Album de l'année Prodigy – The Hegelian Dialectic 2: The Book of Heroine
Par Pap’s
Dans sa Critique de la philosophie du Droit de Hegel, Karl Marx désigne comme d’autres avant lui la religion comme opium du peuple en cela qu’elle permet à l’humanité de renverser l’ordre du monde et d’y trouver un espoir de justice face aux souffrances quotidiennes infligées par l’oppression du capital. Du peuple parce que l’opium qui renverse le monde des riches à sa manière ne leur est pas accessible. Prodigy a sa propre histoire intime avec les opiacés qu’il consomme depuis son jeune âge comme remède face à une drépanocytose qui l’accompagne toute sa vie jusqu’à l’emporter un soir de juin 2017.
Ces morphine, codéine et donc héroïne ont impactés en profondeur sa musique dans son flow comme dans ses thèmes ésotériques et conspirationnistes nourries par les hallucinations paranoïaques. Le passage par la case prison de 2007 à 2010 sera néanmoins l’occasion pour Albert Johnson de s’en libérer légèrement, sa musique arborant un changement drastique lors de ses dernières années avec une approche plus dénudée et franche : un flow réduit à son plus simple apparat, voisin du spoken word, et un lyricisme littéral qui cherche la vérité dans la beauté d’une formulation plutôt que dans le triple-entendre. Les addictions, cependant, sont une maîtresse dont il est difficile de se séparer, et c’est le thème central de ce deuxième volet de la trilogie Hegelian Dialectic : la fuite dans les relations sexuelles et amoureuses embrumées par les stupéfiants. Après le Book Of Revelation qui explorait les systèmes de contrôle réels ou fantasmés par son auteur, ce Book Of Heroine est l’autopsie des méthodes employées (et leurs conséquences) pour renverser un monde si hostile.
En regardant au delà de ses imperfections, il se dévoile l’album d’un artiste qui a continué de pousser sa musique dans ses retranchements plutôt que de se contenter d’entretenir et raconter sa propre légende comme nombre de compères de sa génération.
Toutes les critiques entendues sur cet album posthumes sont pertinentes : une production de seconde main loin du haut de gamme des bas fonds et une interprétation pas aussi puissante qu’auparavant. La première trouve sa source dans des instrumentales plus synthétiques qui contrastent avec les textures auxquelles Prodigy nous avait habitué pour les meilleurs moments de sa carrière. D’après son ingénieur du son, la version originale de cet album était également bardée de samples qui consistaient un obstacle financier impossible à franchir. Ces emprunts à la musique noire des années 70 et 80 (de Mickael Jackson à Stevie Wonder), la référence à Anita Baker sur « Angel » et une orientation clairement plus R&B (à travers la présence de Faith Evans par exemple) laissent cependant percevoir l’ambition originale de marier les thèmes de l’album à un habillage qui les complimente.
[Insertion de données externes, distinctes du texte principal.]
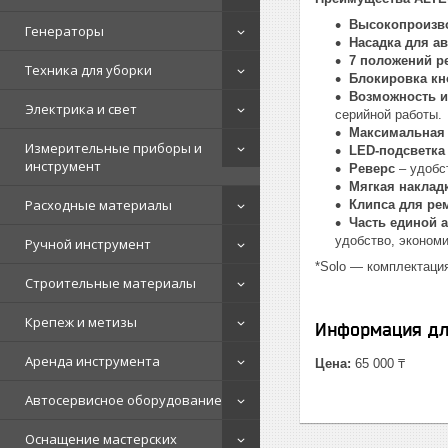
Высокопроизв
Генераторы
Насадка для а
7 положений р
Техника для уборки
Блокировка кн
Возможность и
Электрика и свет
серийной работы.
Максимальная
Измерительные приборы и
LED-подсветк
инструмент
Реверс
– удобс
Мягкая наклад
Расходные материалы
Клипса для р
Часть единой 
удобство, экономи
Ручной инструмент
*Solo — комплектация
Строительные материалы
Крепеж и метизы
Информация дл
Аренда инструмента
Цена:
65 000 ₸
Автосервисное оборудование
Оснащение мастерских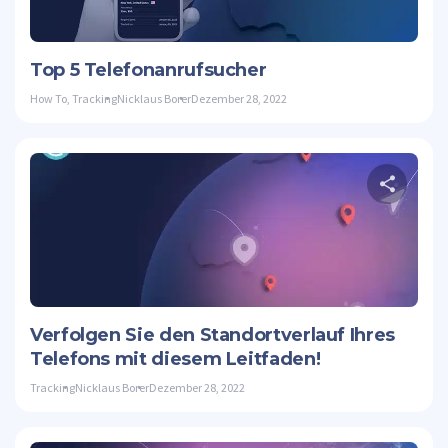
Twitte
Top 5 Telefonanrufsucher
How To
,
Tracking
Nicklaus Borer
Dezember 28, 2022
D
Twitte
Verfolgen Sie den Standortverlauf Ihres
Telefons mit diesem Leitfaden!
Tracking
Nicklaus Borer
Dezember 28, 2022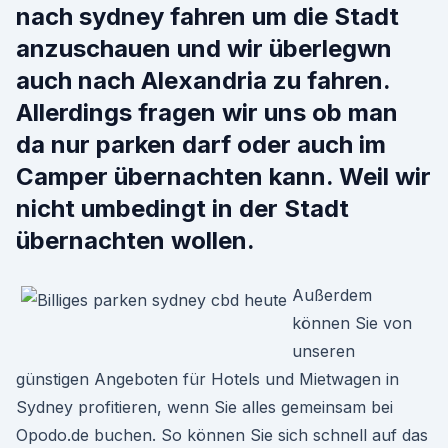
nach sydney fahren um die Stadt
anzuschauen und wir überlegwn
auch nach Alexandria zu fahren.
Allerdings fragen wir uns ob man
da nur parken darf oder auch im
Camper übernachten kann. Weil wir
nicht umbedingt in der Stadt
übernachten wollen.
Außerdem
können Sie von
unseren
günstigen Angeboten für Hotels und Mietwagen in
Sydney profitieren, wenn Sie alles gemeinsam bei
Opodo.de buchen. So können Sie sich schnell auf das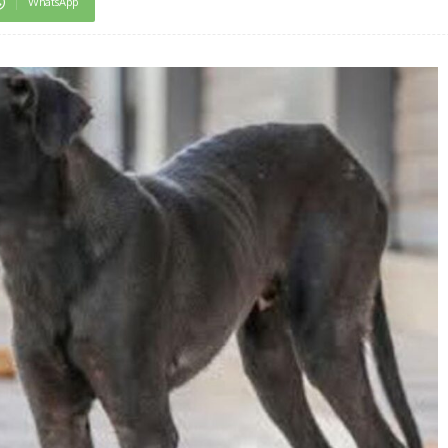
WhatsApp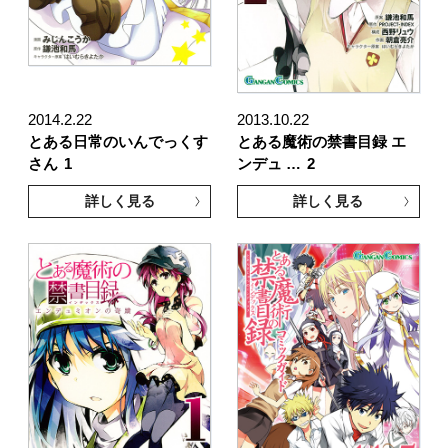
2014.2.22
2013.10.22
とある日常のいんでっくす
とある魔術の禁書目録 エ
さん
1
ンデュ …
2
詳しく見る
詳しく見る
Le résultat final a du passer par plusieurs étapes de re-travail des productions qui expliquent notamment la double présence pas inoubliable de Berto Rich. Il se dégage néanmoins de l’album une ambiance nocturne et étrange, comme un malaise qui sert assez bien la plongée dans une psyché tiraillée. « Overdose » et « Escapism» sont de parfait exemples de ce dépouillement sonore qui réussit par coup son office.
Les performances de Prodigy souffrent bien sûr de cette gestation compliquée, on peut imaginer sans mal que des couplets ont été réarrangés sur des instrumentaux auxquels ils n’étaient pas destinés. L’aspect déconstruit au maximum de son flow n’est cependant pas nouveau et s’inscrit en cela dans la lignée de ses précédents albums. Il faut aussi reconnaître que la consistance thématique n’est jamais mise à défaut, les douze titres racontant en filigrane une sorte de thriller amoureux empreints d’excès et de paranoïa. Peu d’entres eux se feront une place dans le haut panier du répertoire de Prodigy mais l’essentiel est autre part : chacun à leur manière et dans leur ensemble explorent des territoires jusque-là sporadiquement parcourus dans sa carrière. En cela, ils apportent un éclairage subtilement différent sur une œuvre déjà bien fournie, un portrait plus intime mais pas moins théâtral. En regardant au delà de ses imperfections, il se dévoile l’album d’un artiste qui a continué de pousser sa musique dans ses retranchements plutôt que de se contenter d’entretenir et raconter sa propre légende comme nombre de compères de sa génération. Le jugement aurait sûrement été plus sévère si Prodigy avait pu sortir ce Book Of Heroine de son vivant mais qu’importe finalement. Cet objet étrange, singulier dans sa discographie et unique dans le paysage rap de 2022 mérite qu’on s’y attarde et qu’on essaie de le déchiffrer.